• [Instruction 1] List every distinct version number that appears in the release notes, giving each only once.
• [Instruction 2] Repeat word for word the stretch of the release notes from "There are no changes to EKS" through "destroy and recreate.".
• [Instruction 3] Continue the release notes from where they stop.
[Begin Passage to read]
Published by pst about 4 years ago

  • Adds cluster-local modules for the new development environment feature
  • Updates kind provider to v0.0.3
  • Adds disable_default_ingress support to kind module

Upgrade Notes

This release allows teams to update their existing repositories to the new local development environment feature. To make this straightforward, there are no changes to actual AKS, EKS or GKE clusters between this and the previous v0.9.4-beta.0 release.

AKS, EKS and GKE

To update existing repositories to support the local development environment update the version in clusters.tf and Dockerfile to v0.10.0-beta.0. Additionally, you need to install the kbst CLI and get the Dockerfile.loc delivered with the latest starters.

The easiest way to do this is to follow the first tutorial step and then copy the Dockerfile.loc over from the temporary starter directory into your actual repository.

terraform-kubestack - v0.9.4-beta.0

Published by pst about 4 years ago

  • Transitional release for AKS to upgrade to the new Terraform provider and AKS APIs. Has breaking changes.

Upgrade Notes

EKS and GKE

There are no changes to EKS or GKE in this release. This release only affects AKS clusters.

AKS

There are two changes that will destroy and re-create various resources, that are required due to upstream changes. The azurerm provider starting with version v2.14.0 uses a different AKS API and this causes two issues:

  1. It requires instances with min. 2 CPU cores and 4GB memory. Changing the instance type forces a destroy and recreate.
  2. Loadbalancer's created by Kubernetes use Standard SKU, previously created IPs are of Basic SKU. Changing the SKU forces a new IP.
[End Passage to read]
[Begin Information provided]
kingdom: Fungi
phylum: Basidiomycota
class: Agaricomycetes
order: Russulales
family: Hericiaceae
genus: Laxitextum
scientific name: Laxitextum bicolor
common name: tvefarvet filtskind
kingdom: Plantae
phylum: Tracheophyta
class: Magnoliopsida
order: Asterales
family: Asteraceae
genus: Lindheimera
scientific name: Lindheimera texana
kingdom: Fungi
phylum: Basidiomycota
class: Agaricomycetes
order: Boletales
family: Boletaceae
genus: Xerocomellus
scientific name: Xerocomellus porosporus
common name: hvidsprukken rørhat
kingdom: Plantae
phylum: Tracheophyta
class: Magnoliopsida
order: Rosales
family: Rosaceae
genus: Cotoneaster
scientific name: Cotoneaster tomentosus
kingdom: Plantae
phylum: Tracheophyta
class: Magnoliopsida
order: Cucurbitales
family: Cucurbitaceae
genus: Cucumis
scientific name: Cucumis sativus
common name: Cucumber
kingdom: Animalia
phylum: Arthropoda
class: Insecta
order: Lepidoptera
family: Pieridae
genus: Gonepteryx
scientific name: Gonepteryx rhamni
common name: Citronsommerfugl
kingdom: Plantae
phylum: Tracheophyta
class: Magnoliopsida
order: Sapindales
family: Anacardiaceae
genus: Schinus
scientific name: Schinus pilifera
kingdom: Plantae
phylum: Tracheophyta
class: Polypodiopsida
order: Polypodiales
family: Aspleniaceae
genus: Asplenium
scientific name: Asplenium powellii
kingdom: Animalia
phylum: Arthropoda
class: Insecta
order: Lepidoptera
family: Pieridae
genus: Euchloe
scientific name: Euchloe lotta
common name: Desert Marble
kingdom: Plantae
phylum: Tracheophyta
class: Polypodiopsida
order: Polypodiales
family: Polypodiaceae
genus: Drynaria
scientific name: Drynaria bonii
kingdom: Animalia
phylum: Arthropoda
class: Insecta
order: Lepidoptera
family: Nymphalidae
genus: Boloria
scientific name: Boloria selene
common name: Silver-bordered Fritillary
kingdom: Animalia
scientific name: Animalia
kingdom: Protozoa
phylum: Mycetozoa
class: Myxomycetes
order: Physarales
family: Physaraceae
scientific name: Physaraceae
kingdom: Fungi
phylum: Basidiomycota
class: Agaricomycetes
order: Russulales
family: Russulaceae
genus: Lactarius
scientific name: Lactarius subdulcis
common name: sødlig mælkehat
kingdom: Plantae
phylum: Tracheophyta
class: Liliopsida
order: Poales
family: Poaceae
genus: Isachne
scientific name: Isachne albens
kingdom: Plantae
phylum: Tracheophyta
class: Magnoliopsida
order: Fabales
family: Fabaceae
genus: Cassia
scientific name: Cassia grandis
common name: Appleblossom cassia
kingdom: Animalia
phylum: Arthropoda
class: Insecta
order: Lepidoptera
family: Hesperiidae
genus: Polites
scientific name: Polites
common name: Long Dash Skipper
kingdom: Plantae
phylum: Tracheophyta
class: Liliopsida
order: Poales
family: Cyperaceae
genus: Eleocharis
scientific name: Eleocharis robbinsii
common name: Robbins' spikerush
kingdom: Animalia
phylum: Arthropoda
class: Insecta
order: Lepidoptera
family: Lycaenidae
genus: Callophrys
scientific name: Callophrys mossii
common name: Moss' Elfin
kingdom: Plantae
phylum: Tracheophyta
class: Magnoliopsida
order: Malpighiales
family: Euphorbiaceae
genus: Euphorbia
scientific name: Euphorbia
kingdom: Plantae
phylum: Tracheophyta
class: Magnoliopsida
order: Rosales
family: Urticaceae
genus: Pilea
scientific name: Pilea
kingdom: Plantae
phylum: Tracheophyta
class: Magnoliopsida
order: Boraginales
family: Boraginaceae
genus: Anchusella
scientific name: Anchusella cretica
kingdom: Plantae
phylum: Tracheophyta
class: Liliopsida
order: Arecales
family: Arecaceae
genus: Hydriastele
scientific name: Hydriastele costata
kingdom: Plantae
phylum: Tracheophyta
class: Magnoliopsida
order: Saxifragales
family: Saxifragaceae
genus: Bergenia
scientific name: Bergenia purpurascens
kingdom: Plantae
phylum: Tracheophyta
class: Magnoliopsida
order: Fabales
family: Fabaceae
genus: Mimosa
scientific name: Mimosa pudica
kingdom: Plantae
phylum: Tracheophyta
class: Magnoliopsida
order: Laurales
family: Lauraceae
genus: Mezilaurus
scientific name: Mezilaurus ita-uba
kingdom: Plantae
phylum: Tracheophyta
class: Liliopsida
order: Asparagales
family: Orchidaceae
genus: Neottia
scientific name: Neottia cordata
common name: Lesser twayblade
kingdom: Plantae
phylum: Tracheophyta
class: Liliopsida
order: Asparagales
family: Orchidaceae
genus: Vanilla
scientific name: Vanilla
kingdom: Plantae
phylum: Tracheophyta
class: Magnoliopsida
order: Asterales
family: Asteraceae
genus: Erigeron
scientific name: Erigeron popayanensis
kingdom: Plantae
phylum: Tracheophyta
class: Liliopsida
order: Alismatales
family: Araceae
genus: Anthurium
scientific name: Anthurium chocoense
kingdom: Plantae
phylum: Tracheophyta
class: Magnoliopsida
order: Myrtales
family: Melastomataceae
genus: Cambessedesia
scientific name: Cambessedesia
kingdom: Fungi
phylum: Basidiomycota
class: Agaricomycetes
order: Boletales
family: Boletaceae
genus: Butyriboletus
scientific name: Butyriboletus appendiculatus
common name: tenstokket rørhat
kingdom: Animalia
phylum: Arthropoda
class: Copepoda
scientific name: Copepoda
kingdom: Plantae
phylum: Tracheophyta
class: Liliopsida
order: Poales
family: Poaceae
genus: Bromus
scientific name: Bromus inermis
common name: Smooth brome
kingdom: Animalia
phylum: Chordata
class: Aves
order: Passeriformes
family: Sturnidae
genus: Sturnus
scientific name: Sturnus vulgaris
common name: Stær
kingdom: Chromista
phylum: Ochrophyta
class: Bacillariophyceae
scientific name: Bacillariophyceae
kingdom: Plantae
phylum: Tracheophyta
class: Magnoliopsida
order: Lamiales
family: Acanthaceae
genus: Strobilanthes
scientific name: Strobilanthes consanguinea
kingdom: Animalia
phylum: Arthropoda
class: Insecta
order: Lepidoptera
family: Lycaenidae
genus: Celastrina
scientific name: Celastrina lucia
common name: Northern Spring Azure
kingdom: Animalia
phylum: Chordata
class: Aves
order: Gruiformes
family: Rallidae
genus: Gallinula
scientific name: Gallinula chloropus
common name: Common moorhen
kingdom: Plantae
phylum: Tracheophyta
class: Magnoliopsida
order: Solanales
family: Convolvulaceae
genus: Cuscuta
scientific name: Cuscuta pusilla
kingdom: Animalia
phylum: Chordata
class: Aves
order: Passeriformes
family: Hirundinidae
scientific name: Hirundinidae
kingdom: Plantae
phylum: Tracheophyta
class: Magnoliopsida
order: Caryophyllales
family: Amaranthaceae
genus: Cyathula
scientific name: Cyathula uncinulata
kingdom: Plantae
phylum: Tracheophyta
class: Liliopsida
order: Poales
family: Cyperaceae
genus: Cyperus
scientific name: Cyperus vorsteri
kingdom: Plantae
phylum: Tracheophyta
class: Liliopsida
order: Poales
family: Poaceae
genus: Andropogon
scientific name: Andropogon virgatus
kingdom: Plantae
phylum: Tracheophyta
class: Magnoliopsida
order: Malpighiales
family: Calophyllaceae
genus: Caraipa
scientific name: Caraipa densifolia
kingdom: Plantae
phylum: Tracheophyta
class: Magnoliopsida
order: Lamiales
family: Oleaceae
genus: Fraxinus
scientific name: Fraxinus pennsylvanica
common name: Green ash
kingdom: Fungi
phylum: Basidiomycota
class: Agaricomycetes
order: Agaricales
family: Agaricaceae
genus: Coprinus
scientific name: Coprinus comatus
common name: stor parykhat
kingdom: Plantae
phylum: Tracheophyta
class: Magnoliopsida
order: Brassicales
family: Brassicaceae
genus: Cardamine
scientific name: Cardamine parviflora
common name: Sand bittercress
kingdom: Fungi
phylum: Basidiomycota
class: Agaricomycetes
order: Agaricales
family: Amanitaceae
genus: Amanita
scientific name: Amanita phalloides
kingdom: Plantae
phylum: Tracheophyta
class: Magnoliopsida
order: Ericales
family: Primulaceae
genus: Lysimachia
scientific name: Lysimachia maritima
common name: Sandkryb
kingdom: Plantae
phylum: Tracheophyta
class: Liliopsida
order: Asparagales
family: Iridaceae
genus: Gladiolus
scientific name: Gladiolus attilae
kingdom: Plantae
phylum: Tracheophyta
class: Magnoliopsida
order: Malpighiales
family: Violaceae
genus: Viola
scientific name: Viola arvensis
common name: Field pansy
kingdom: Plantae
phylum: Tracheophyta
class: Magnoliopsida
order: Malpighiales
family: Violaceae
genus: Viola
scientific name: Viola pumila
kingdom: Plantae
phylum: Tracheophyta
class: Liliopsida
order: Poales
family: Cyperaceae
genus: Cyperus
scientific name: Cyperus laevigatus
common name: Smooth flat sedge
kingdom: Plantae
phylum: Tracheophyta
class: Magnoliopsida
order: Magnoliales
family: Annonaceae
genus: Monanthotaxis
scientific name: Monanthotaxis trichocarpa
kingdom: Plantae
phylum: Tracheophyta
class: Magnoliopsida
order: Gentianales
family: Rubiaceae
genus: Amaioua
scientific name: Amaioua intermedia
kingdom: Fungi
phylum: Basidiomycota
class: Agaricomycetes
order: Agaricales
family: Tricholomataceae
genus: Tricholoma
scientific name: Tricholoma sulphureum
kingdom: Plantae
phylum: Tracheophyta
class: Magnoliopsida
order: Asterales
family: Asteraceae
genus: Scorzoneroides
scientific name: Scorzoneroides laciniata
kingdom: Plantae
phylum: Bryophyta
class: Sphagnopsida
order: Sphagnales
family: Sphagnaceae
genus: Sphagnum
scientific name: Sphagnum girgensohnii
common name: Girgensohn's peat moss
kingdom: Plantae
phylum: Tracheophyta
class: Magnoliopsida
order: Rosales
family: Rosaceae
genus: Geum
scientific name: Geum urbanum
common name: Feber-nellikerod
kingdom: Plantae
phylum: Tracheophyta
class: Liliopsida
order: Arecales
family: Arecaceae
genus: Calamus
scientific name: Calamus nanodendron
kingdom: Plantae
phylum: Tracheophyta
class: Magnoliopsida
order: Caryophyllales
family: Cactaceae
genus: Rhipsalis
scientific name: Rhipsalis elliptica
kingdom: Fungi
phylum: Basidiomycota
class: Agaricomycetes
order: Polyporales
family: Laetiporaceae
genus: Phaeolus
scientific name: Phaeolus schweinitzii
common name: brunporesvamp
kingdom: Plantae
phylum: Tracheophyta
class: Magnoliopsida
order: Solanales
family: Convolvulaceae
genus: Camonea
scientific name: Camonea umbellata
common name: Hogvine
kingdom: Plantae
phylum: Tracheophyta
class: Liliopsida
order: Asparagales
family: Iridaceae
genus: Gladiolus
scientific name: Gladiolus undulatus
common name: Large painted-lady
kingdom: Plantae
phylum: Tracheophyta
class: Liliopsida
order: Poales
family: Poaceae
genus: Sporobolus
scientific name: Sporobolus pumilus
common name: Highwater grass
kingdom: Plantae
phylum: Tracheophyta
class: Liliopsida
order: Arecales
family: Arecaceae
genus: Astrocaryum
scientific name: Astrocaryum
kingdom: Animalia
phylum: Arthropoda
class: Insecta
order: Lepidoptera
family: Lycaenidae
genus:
[End Information provided]
• [Written reply 1]
v0.0.3
v0.9.4-beta.0
v0.10.0-beta.0
v2.14.0

• [Written reply 2]
There are no changes to EKS or GKE in this release. This release only affects AKS clusters.

AKS

There are two changes that will destroy and re-create various resources, that are required due to upstream changes. The azurerm provider starting with version v2.14.0 uses a different AKS API and this causes two issues:

  1. It requires instances with min. 2 CPU cores and 4GB memory. Changing the instance type forces a destroy and recreate.

• [Written reply 3]
Upgrade by migrating workloads

To upgrade without downtime users will need to create a second cluster with the new module version, migrate workloads and then remove the old cluster module from their configuration.

Upgrade with a maintenance window

Alternatively, users can upgrade existing clusters with the following steps. Following these steps destroys and recreates the cluster and the public IP and this is likely to cause disruptions to cluster ingress and stateful workloads. You can follow the documentation for adding a new cluster and then removing a cluster.

Steps to upgrade existing clusters:

  1. First upgrade to v0.9.3-beta.1 and disable the default ingress by setting disable_default_ingress = true in config.auto.tfvars. Then apply this change. This will destroy all Ingress related resources, otherwise the next step will fail with a circular dependency.
  2. Now upgrade to v0.9.4-beta.0. Applying this will recreate the cluster if your current instance type does not meet the minimum requirements.
  3. Finally, re-enable the default ingress by setting disable_default_ingress = false or removing the attribute. Applying this will create a new IP and DNS resources for cluster ingress again.
terraform-kubestack - v0.9.3-beta.1

Published by pst about 4 years ago

  • Small fixup release renaming base_key to configuration_base_key for the custom environments feature.

Upgrade Notes

  1. Update the version in Dockerfile and clusters.tf to v0.9.3-beta.1.

There are no changes to clusters in this release.

terraform-kubestack - v0.9.3-beta.0

Published by pst about 4 years ago

  • Configuration inheritance now supports both custom names instead of apps and ops for the Terraform workspaces as well as more than two environments. This enables various alternative cluster-environment architectures. #127
  • Default ingress can now be disabled by setting disable_default_ingress = true in config.auto.tfvars. This excludes all ingress related infrastructure from being provisioned. Additionally, users may want to remove Nginx ingress from manifests/. #128

Upgrade Notes

  1. Update the version in Dockerfile and clusters.tf to v0.9.3-beta.0.

There are no changes to clusters in this release.

terraform-kubestack - v0.9.2-beta.1

Published by pst about 4 years ago

  • Improve aws-auth configmap fix #120
  • Update Cloud provider CLI and Terraform provider versions #121

Upgrade Notes

  1. Update the version in Dockerfile and clusters.tf to v0.9.2-beta.1.

There are no changes to clusters in this release.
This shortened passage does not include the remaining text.